(Requirements)
Put the lines of the records below, from the line containing "class: Liliopsida" up to and including the line containing "common name: Large round-leaved orchid", into a JSON list of strings with one string per line, omitting any blank lines.

(Material shown)
•••
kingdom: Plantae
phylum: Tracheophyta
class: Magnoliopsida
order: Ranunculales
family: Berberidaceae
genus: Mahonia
•••
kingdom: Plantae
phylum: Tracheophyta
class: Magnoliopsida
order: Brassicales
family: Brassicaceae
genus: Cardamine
•••
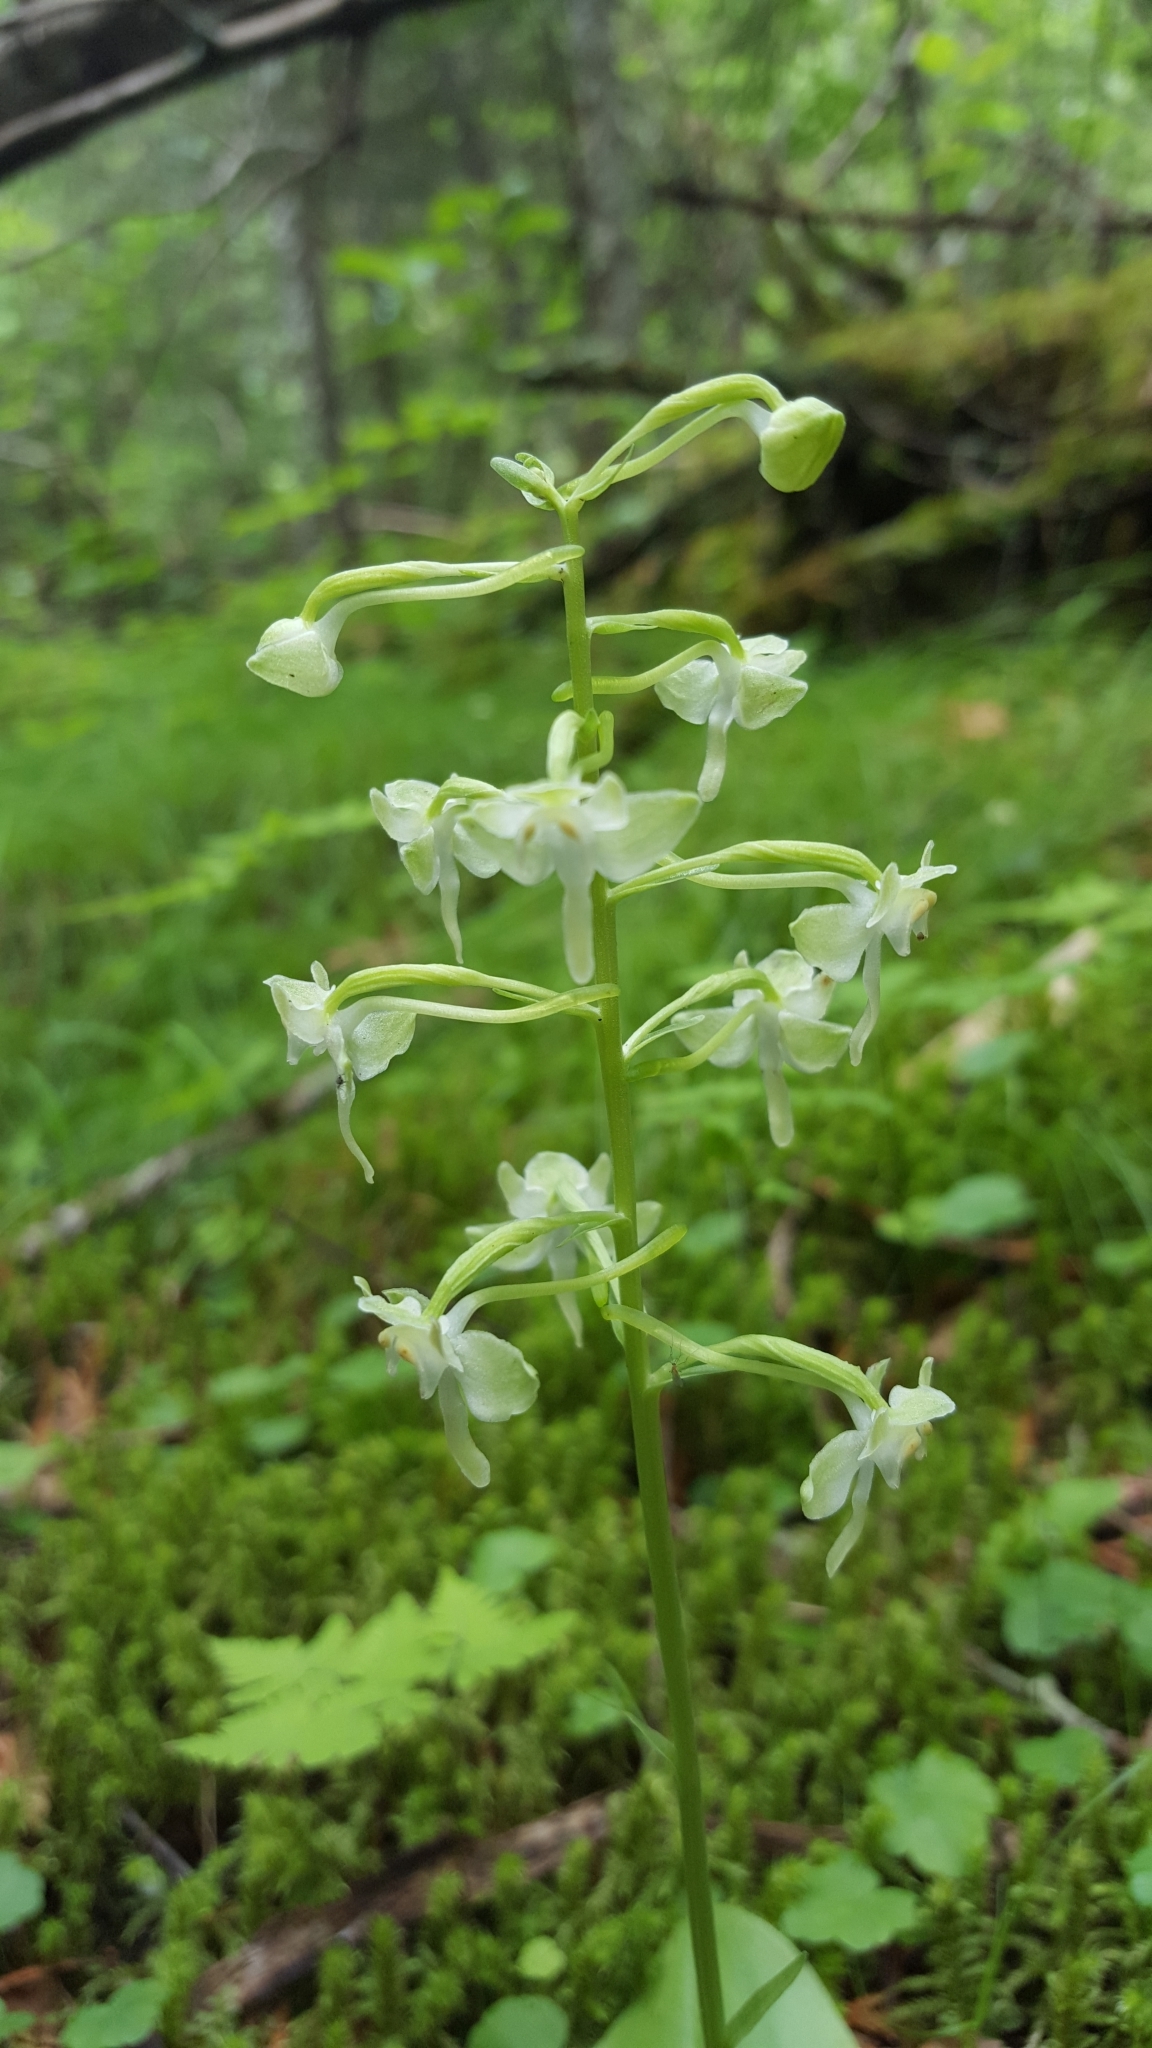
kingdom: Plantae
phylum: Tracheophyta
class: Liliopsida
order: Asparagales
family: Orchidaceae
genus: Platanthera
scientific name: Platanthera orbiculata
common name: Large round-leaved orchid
•••
(Result for this exercise)
[
  "class: Liliopsida",
  "order: Asparagales",
  "family: Orchidaceae",
  "genus: Platanthera",
  "scientific name: Platanthera orbiculata",
  "common name: Large round-leaved orchid"
]